Em silêncio, atravessamos a passarela que interligava os dois prédios na altura do quarto andar, fiquei olhando além das paredes de vidro temperado. Era difícil saber se tinha algo que valia a pena ser admirado no lado norte da cidade, já que uma barreira de arranha-céus tapava tudo.
Meu pai havia comentado do bosque e de uma ponte dourada sobre o rio que cortava a cidade, do pequeno braço do mar à leste e da vasta floresta ao sul, mas eu não me atrevi a desviar os olhos para outra direção, não enquanto estivesse na companhia dele, não enquanto ele pudesse pensar que eu o estava encarando.
Müller atendeu apenas um paciente, Mike Evans, um atraente jogador de basquete, que havia operado no ano passado. Foi uma consulta padrão de retorno, entretanto, tinha algo no comportamento do médico que fugia ao padrão dos outros profissionais com quem já dividi o consultório antes: a forma como encarava a boca do homem diante dele.

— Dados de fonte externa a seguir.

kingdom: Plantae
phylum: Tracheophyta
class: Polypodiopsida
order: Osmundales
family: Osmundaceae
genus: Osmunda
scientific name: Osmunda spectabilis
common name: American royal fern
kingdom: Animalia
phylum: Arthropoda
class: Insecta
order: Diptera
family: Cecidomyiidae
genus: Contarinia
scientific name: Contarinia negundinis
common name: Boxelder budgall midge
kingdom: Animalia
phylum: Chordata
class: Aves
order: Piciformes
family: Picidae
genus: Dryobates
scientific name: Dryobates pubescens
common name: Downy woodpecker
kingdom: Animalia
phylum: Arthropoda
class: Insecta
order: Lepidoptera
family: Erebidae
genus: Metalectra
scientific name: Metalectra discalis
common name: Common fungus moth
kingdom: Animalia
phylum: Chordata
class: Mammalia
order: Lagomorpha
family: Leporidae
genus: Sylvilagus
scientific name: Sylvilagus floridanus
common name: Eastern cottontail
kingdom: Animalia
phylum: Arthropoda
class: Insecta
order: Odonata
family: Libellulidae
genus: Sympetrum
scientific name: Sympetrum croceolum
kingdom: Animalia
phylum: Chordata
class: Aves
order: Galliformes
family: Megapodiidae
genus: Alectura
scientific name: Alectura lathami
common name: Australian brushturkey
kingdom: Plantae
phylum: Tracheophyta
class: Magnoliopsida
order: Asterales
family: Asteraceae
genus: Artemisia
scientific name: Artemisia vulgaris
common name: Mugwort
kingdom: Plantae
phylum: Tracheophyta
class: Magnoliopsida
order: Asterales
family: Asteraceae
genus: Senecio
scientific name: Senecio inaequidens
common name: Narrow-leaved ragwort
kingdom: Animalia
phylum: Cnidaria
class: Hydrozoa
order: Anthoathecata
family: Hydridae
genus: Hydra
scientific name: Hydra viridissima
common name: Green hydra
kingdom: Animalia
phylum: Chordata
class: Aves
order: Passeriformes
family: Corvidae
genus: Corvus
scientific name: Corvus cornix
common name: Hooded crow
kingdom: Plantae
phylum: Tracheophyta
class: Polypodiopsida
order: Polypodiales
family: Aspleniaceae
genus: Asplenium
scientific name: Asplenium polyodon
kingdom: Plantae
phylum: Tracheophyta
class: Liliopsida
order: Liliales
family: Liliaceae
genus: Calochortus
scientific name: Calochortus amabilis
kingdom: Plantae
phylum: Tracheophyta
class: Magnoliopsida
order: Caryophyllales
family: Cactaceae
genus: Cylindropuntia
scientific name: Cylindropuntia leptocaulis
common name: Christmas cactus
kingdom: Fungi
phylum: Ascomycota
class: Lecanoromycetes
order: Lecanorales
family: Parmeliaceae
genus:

Eu me concentrei em estudar o histórico do paciente, para não ficar pensando no que aquilo significava, até porque não era da minha conta.
Depois que o Sr. Evans saiu, Müller me entregou uma ficha, que logo percebi se tratar de um caso novo. Ele deduziu que eu sabia o que fazer, por isso apenas informou que iria até o centro cirúrgico resolver algo e que podia começar sem ele.
Eu sabia décor o modos operante da clínica, mas não era algo que eu gostasse de fazer, ficar limitada a um consultório fora, sem dúvida, o principal motivo para ter escolhido a cirurgia, mesmo que às vezes tivesse que me submeter as entediantes consultas no ambulatório. Até porque nem todo mundo que precisava ser operado estava sobre um leito de hospital.
Gostaria de ter sido avisada que Naomi Hawke era uma socialite arrogante e insuportável, mas por se tratar da primeira consulta dela, eu dava um desconto ao meu superior pela falta de informação. A megera se exaltou quando disse que não poderia lhe adiantar nenhum diagnóstico antes que os resultados dos exames saíssem, expliquei que aquele era o protocolo, embora a verdade fosse que eu não fazia ideia do que dizer, não conseguiria pressupor o que ela tinha nem levando em consideração seus sintomas. O sentimento de impotência me invadiu, quando ela saiu resmungando e bateu a porta com mais força que o necessário.
Por isso preferia a cirurgia, os pacientes quase sempre estavam sedados os debilitados demais para dar xilique.
Mergulhei com o rosto em direção a mesa, frustrada. Escutei a porta se abriu, depois a voz com sotaque intrigante dizer:
— Tem alguém muito pior esperando no 510.